The fact is that none of the Israeli human rights organizations which are being deliberately targeted by Shaked’s bill would be regarded as foreign agents under FARA if they were American and operating in the US, even though most of them receive contributions from foreign governments.
All these organizations are Israeli NGOs, which are pursuing legitimate goals (even if some of them occasionally use objectionable means) that the Israeli Right disapproves of, and is trying to delegitimize by any means. These goals are: honoring the human rights of the Palestinians residents of the territories occupied by Israel in June 1967, for as long as Israel remains in occupation of such territories; and ending the occupation under appropriate conditions, since they believe that the continued occupation is corrupting Israeli society and eroding its democracy. The fact is that these goals are also the explicit or tacit goals of several mainstream Israeli Zionist political parties, and what the Right is suggesting is that the legitimacy of these parties is also in question.

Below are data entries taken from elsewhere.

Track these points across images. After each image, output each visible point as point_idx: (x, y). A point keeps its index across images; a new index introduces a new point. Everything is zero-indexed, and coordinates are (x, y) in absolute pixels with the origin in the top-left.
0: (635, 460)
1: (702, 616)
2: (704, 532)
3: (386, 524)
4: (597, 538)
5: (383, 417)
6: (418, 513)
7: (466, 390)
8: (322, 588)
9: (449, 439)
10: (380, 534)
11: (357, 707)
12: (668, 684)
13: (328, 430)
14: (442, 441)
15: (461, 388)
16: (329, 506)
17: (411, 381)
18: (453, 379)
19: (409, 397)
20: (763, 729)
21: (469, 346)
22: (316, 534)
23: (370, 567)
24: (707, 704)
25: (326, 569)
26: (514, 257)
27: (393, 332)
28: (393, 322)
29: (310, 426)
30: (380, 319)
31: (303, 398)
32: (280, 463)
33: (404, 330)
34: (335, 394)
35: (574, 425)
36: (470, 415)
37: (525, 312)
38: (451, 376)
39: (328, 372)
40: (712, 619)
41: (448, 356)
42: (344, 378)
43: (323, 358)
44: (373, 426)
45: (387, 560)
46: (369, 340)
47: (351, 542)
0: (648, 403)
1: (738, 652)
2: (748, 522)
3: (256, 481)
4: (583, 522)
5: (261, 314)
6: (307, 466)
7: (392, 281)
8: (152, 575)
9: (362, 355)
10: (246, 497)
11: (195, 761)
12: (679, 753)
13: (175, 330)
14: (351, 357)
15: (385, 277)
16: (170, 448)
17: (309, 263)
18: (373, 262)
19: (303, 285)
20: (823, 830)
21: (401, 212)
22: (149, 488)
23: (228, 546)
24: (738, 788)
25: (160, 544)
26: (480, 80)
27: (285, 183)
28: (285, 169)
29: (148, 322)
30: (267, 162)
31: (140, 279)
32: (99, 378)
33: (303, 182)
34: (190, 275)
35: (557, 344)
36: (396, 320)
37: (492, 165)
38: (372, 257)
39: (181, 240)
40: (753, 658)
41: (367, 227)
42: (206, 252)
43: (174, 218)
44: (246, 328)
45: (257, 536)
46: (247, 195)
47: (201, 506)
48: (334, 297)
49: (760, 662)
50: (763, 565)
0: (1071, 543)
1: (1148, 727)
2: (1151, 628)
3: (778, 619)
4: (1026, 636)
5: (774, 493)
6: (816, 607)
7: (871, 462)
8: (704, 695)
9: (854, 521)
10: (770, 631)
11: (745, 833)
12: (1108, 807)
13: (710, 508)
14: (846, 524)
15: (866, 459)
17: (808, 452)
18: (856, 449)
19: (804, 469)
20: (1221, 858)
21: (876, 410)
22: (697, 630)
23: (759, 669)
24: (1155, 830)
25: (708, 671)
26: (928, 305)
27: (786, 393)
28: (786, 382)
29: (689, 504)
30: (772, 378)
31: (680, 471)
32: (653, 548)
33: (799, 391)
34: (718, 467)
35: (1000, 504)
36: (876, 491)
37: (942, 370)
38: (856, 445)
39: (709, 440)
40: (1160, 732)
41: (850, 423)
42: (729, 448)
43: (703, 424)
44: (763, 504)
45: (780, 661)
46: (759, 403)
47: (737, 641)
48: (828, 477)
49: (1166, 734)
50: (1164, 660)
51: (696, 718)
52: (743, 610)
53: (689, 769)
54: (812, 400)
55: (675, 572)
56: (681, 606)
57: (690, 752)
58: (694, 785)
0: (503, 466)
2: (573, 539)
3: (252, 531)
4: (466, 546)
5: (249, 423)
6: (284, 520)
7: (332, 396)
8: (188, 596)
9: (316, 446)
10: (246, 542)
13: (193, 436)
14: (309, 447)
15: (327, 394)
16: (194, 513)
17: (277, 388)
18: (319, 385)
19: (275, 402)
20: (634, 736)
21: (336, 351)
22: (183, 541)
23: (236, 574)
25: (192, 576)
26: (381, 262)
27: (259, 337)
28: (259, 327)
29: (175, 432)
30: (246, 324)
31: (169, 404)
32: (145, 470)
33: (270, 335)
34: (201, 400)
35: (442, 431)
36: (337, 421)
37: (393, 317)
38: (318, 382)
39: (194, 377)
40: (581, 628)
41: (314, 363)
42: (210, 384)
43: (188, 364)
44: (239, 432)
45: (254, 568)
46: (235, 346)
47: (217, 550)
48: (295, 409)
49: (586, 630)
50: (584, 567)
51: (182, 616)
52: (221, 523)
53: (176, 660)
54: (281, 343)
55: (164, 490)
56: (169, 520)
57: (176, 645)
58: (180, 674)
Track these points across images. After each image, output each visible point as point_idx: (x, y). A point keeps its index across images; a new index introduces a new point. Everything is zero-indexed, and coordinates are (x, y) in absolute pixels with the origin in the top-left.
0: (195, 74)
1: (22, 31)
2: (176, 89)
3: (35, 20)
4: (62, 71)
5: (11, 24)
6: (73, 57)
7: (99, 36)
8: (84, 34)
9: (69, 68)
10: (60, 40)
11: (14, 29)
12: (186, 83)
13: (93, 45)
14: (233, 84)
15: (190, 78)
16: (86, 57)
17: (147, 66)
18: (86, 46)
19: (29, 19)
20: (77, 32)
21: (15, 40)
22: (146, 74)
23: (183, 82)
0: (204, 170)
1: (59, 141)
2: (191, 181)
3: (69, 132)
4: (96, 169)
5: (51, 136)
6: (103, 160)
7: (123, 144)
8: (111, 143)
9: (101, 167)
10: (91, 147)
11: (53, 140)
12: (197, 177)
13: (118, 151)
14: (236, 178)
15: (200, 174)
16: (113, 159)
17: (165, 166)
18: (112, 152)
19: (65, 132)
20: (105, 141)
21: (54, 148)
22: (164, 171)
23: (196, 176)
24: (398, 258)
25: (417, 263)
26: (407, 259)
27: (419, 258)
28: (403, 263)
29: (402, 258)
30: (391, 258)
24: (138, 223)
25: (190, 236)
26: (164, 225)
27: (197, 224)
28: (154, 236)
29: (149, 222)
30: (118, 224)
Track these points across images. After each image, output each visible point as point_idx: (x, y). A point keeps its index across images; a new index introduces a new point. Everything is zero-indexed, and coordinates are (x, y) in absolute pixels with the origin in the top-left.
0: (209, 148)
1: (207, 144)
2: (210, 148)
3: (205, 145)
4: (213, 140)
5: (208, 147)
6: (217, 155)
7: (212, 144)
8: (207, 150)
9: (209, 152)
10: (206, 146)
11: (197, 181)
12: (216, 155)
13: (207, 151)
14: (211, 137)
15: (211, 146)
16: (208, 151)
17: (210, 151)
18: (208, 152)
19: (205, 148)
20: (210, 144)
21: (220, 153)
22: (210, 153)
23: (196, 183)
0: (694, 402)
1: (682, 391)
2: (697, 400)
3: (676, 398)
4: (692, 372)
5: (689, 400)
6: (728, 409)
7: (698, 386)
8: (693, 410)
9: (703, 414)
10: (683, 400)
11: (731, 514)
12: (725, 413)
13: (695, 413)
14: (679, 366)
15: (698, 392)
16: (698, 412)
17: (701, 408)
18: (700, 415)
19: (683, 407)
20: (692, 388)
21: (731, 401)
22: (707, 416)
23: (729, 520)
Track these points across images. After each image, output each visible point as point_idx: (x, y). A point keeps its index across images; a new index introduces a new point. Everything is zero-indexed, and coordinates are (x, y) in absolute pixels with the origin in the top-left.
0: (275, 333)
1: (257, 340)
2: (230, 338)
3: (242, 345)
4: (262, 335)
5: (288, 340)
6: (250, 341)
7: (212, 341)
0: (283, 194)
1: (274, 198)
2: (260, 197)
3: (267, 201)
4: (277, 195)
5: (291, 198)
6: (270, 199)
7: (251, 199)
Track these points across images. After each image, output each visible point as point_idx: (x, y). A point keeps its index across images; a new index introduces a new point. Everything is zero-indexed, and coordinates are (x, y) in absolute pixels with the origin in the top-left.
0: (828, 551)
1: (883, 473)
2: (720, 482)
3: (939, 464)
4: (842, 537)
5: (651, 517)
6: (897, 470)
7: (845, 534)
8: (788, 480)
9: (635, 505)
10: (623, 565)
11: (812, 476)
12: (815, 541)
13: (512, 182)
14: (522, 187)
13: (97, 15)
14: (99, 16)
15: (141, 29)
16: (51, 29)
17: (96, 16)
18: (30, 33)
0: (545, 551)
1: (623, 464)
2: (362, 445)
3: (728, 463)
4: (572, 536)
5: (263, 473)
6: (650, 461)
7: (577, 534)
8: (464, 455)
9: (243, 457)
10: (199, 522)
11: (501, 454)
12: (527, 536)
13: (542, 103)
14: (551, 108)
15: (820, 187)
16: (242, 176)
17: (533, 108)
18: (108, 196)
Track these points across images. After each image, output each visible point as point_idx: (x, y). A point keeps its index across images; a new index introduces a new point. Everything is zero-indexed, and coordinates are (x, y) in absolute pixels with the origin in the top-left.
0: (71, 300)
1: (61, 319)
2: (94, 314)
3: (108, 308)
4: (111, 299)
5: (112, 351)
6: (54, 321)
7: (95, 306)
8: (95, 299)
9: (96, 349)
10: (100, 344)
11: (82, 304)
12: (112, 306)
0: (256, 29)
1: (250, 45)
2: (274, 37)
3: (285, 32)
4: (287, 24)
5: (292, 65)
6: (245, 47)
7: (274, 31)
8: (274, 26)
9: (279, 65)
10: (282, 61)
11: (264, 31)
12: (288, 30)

But to return to the targeted NGOs, it should be noted that none of them were established by a foreign government or any other foreign entity to further their own interests.
Admittedly, many of these NGOs receive most of their financing from foreign governments. However, it should be added that since most NGOs in Israel today have difficulty raising money, they seek and accept contributions from anyone from whom it is legal to receive contributions – including foreign governments.
This does not turn them into agents of foreign governments, just like various right-wing NGOs are not suspected of promoting the resurrection of Jesus just because they receive contributions from American evangelists, and Ayelet Shaked is not suspected of engaging in promoting illicit arms and drug deals because she received contributions from a shady Belgian diamond dealer subsequently arrested on charges of illicit arms and drug trafficking.
But returning to foreign governments, aren’t their contributions to human rights organizations in other countries “foreign intervention,” prohibited by international law? That is what Russian President Vladimir Putin claimed in 2006 in reply to criticism of his clamp-down on Russian human rights organizations, which were allegedly funded by foreign governments, and again in 2012 in reply to criticism of his draconian Foreign Agents Law.
However, since the upholding of human rights and the battle against human rights violations are the subject of various international conventions, international law does not consider the activities of governments in support of the preservation of human rights in other countries to be illegal intervention in their domestic affairs. In fact, under certain circumstances even use of force for this purpose is justified.
Thus many European states openly include such activities in their declared foreign policies. Russia and China are among the targets of such activities, as are many third world states. That Israel should find itself included in this list of states is nothing to be proud about, and cannot be attributed simply to anti-Semitism, as many in Israel are inclined to do.
It should be noted that in the case of Israel such activities very rarely involve human rights abuses in Israel proper, but rather human rights abuses that occur on a daily basis in what the Israeli Right considers an inalienable part of Israel but the rest of the world considers occupied territories that are not part of the sovereign territory of Israel. The fact that the IDF and other Israeli state authorities frequently make efforts to minimize such abuses does not change the fact that the mere occupation of a people against its will cannot but result in human rights violations.
As to the 2015 amendment of the HoR Standing Rules, it should be noted that even before it was passed witnesses appearing before a congressional committee for hearings in a nongovernmental capacity were supposed to disclose the recent receipt of federal grants and contracts, either by the witness himself or by an entity represented by him, before their appearance.
In other words, it is not just witnesses who are in the pay of a foreign government that must report, but also those in the pay of the US government. Thus, if Israel were to adopt the American provision, both in letter and spirit, bodies like the WZO Settlement Division or all sorts of right-wing NGOs that receive direct or indirect Israeli government funding would have to declare as much before appearing before a Knesset committee.
And finally, it should be noted that Section 2 (5)(D) of the Standing Rules stipulates that the declarations required from witnesses concerning grants or contracts from either federal or foreign government sources should be made public in electronic form, but “with appropriate redactions to protect the privacy or security of the witness.”
In other words, in the rules the provision is matter-of-fact, and for sincere purposes, and not for purposes of shaming or deterrence.
That is certainly not the case with the NGO Transparency Bill, which singles out one category: left-wing, human rights NGOs, who no matter how hard they try to comply with all the bureaucratic requirements can always expect some new decree to fall on their heads.
So please, Shaked and Netanyahu, if you want to turn the pursuit of human rights in general and Palestinian human rights in particular into an offense in Israel, and shut down the human rights NGOs – simply say so. Just stop trying to justify yours actions by hiding behind a crass misrepresentation of American rules and laws.
The writer is a political scientist and a retired Knesset employee.